If there’s anything the LJ Salary Survey can tell us, it’s that librarians generally don’t mind needing a graduate degree in order to earn mediocre pay. We must have the greatest jobs in the world.
Seriously, with the median pay for most librarian jobs in the $50,000 range and with around two thirds of librarians being “satisfied” or “very satisfied” in their jobs, what else are we to make of it?
It’s either that librarians have great jobs, or that the sort of people who become librarians are complacent and willing to settle for just about anything. We’ll leave that up in the air.
However, there are some dissatisfied librarians out there, and they tend to be the ones who can’t get decent librarian jobs. Go figure. The worst in the survey seems to be the part-timers. In public libraries, only 23% of them are very satisfied with their jobs, while 32% of the full-timers are.
I’m assuming that librarians who can’t find work at all aren’t included in the survey since they don’t have salaries, but they’re also probably dissatisfied.

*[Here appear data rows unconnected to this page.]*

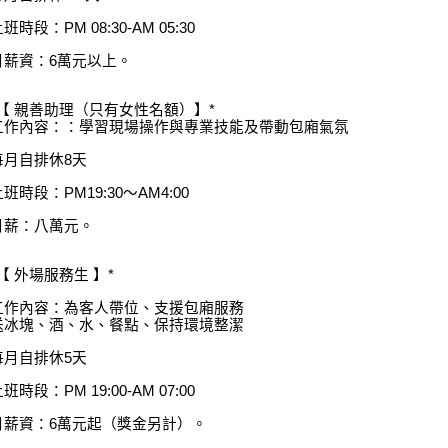
班時段：PM 08:30-AM 05:30
月薪資：6萬元以上。
*【 親善助理（只有女性名額）】*
工作內容：：學習現場操作與專業技能及帶動包廂氣氛
每月自排休8天
班時段：PM19:30～AM4:00
月薪：八萬元。
*【 外場服務生 】*
工作內容：為客人帶位、支援包廂服務
送冰塊、酒、水、餐點、保持環境整潔
每月自排休5天
班時段：PM 19:00-AM 07:00
月薪資：6萬元起（獎金另計）。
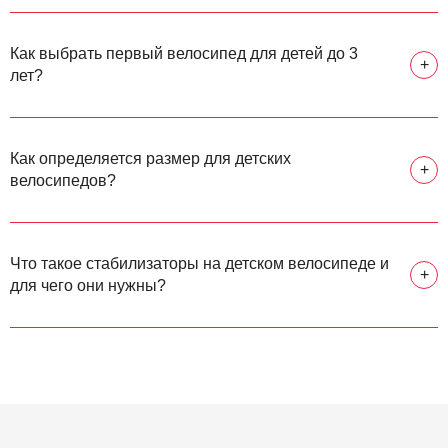
Как выбрать первый велосипед для детей до 3
+
лет?
Как определяется размер для детских
+
велосипедов?
Что такое стабилизаторы на детском велосипеде и
+
для чего они нужны?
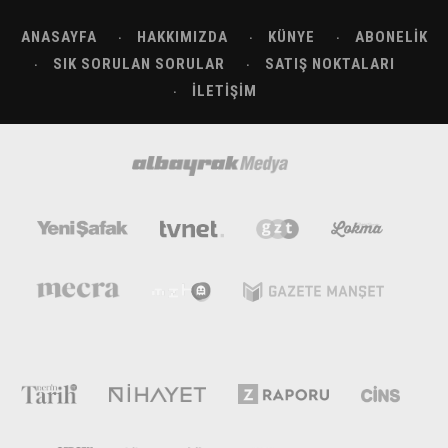
ANASAYFA
HAKKIMIZDA
KÜNYE
ABONELIK
SIK SORULAN SORULAR
SATIŞ NOKTALARI
İLETIŞIM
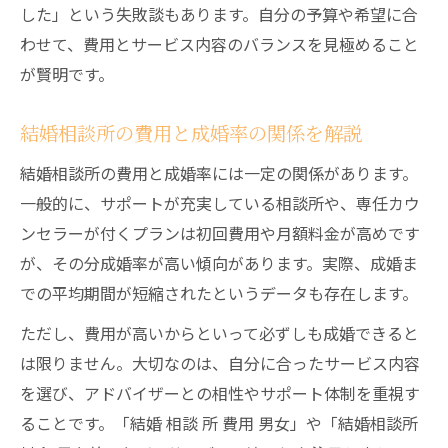
した」という失敗談もあります。自分の予算や希望に合
わせて、費用とサービス内容のバランスを見極めること
が賢明です。
結婚相談所の費用と成婚率の関係を解説
結婚相談所の費用と成婚率には一定の関係があります。
一般的に、サポートが充実している相談所や、専任カウ
ンセラーが付くプランは初回費用や月額料金が高めです
が、その分成婚率が高い傾向があります。実際、成婚ま
での平均期間が短縮されたというデータも存在します。
ただし、費用が高いからといって必ずしも成婚できると
は限りません。大切なのは、自分に合ったサービス内容
を選び、アドバイザーとの相性やサポート体制を重視す
ることです。「結婚 相談 所 費用 男女」や「結婚相談所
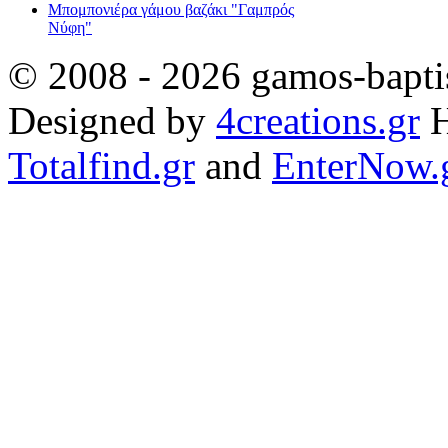
Μπομπονιέρα γάμου βαζάκι "Γαμπρός
Νύφη"
© 2008 - 2026 gamos-baptis
Designed by
4creations.gr
H
Totalfind.gr
and
EnterNow.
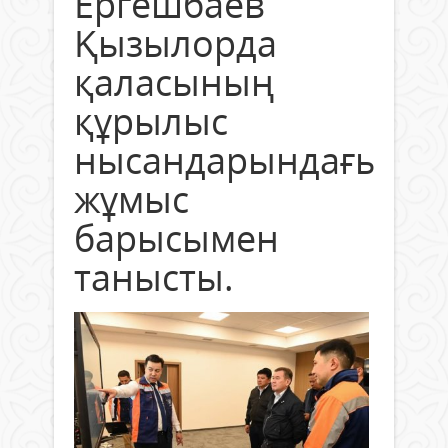
Ергешбаев
Қызылорда
қаласының
құрылыс
нысандарындағы
жұмыс
барысымен
танысты.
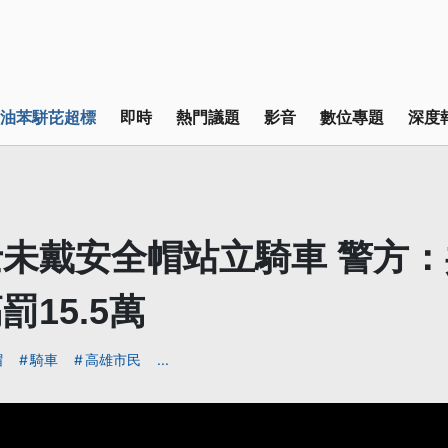
油苯駢芘超標
即時
熱門議題
影音
數位專題
深度
未戴安全帽站立騎車 警方：
罰15.5萬
帽
騎車
高雄市民
...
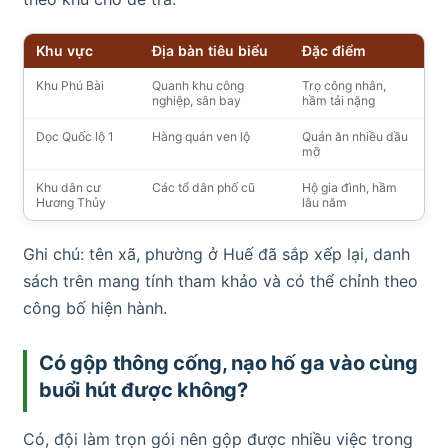
Khu vực
Địa bàn tiêu biểu
Đặc điểm
Khu Phú Bài
Quanh khu công
Trọ công nhân,
nghiệp, sân bay
hầm tải nặng
Dọc Quốc lộ 1
Hàng quán ven lộ
Quán ăn nhiều dầu
mỡ
Khu dân cư
Các tổ dân phố cũ
Hộ gia đình, hầm
Hương Thủy
lâu năm
Ghi chú: tên xã, phường ở Huế đã sắp xếp lại, danh
sách trên mang tính tham khảo và có thể chỉnh theo
công bố hiện hành.
Có gộp thông cống, nạo hố ga vào cùng
buổi hút được không?
Có, đội làm trọn gói nên gộp được nhiều việc trong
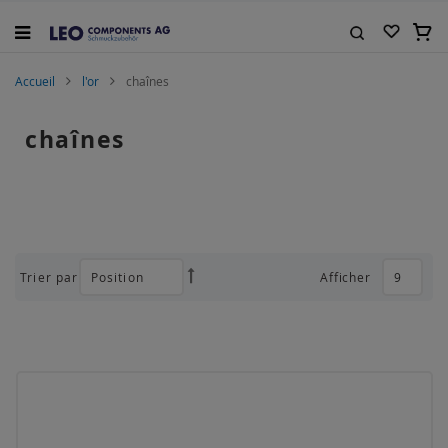
Allez
au
Mon 
contenu
Rechercher
Accueil
l'or
chaînes
chaînes
Trier par
Afficher
Par
ordre
décroissant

Since I haven’t been seeing as many job ads for part-time librarians, I didn’t realize how bad it had gotten. Maybe libraries don’t even need to advertise anymore. They have desperate MLSs lined up outside their doors every morning hungry for work, like longshoremen on the docks.
It turns out that 16% of public librarians are part-time, but only 6% of academic librarians. That’s really striking when you consider that about 40% of college faculty are part-timers. Supposedly that’s a crisis proportion, but it was 25% in 1975, so the situation never been particularly rosy.
Nevertheless, it seems that academic librarians have weathered a storm that teaching faculty have not. I guess it’s a lot easier to hire someone part time to teach low level introductory courses than it is to hire someone to develop an information literacy program or catalog books.
The part-time issue in public libraries is even worse if you’re in reference or circulation, where about 25% of the librarians are part-time.
One head of circulation is “hiring folks with MLSs for part-time temporary work. They are desperate to work in a library and cannot find a job.” That library “hired on about a dozen new people—but all of them are part-time, less than 20 hours per week, and get no benefits.”
A hiring public librarian said the “systems require years of part-time work from credentialed librarians before even considering them for full-time positions.” Who puts up with that?
Yet another hiring librarian asked, “Are there a lot of other professions that require a master’s degree for part-time work?” So the person hiring part-time librarians is wondering this?
No doubt the hiring librarians have good intentions. They probably don’t have a lot of choice in the matter. Even if they did have a choice, they have no economic incentives to hire full-time librarians with benefits. Why would they, when they can get desperate part-timers? Nothing boosts staff morale like desperate part-timers!
While looking for the percentage of college adjuncts, I ran into this story in the NYT about a 42-year-old man “with a wife, a toddler, and mounting credit card debt” who can’t find full-time work as an English professor 18 months after graduating with a PhD from CUNY.
I know we’re supposed to feel sorry for him, and I do. I feel sorry that someone stayed in school until their forties and hadn’t realized that their chance of getting a good teaching job was pretty low. By that age you should be planning your retirement income, not trying to find your first professional job.
Part-time librarians aren’t in quite as bad a position, since an MLS usually doesn’t take 8-10 years to earn. If they’ve graduated in the last few years, they shouldn’t even be surprised at their part-time status, since at least one library blog has been talking about the poor library jobs situation for years.
While not as long a shot as finding a good teaching job with a PhD in English or History, finding the right library job is often a matter of luck. If you’re in a state like North Carolina with three library schools pumping out grads every year and you want to work in a public library, your chances diminish considerably, and yet people keep hoping.
Does everyone go through school feeling like they’re going to be the lucky one?
On the other hand, even some of the lucky ones aren’t happy. Having tenure as an academic librarian is quite a boon, since “librarians with tenure make a median of $72,750 versus $49,596 for those without tenure.” God bless tenure!
But even some of those lucky people complain. One librarian reported feeling that “being on tenure track detracts from being better at my actual job.”
That’s clearly a librarian who should have taken a different job, because when you’re on the tenure track publishing is part of your “actual job.”
Sheesh, quit complaining already. It could be a lot worse.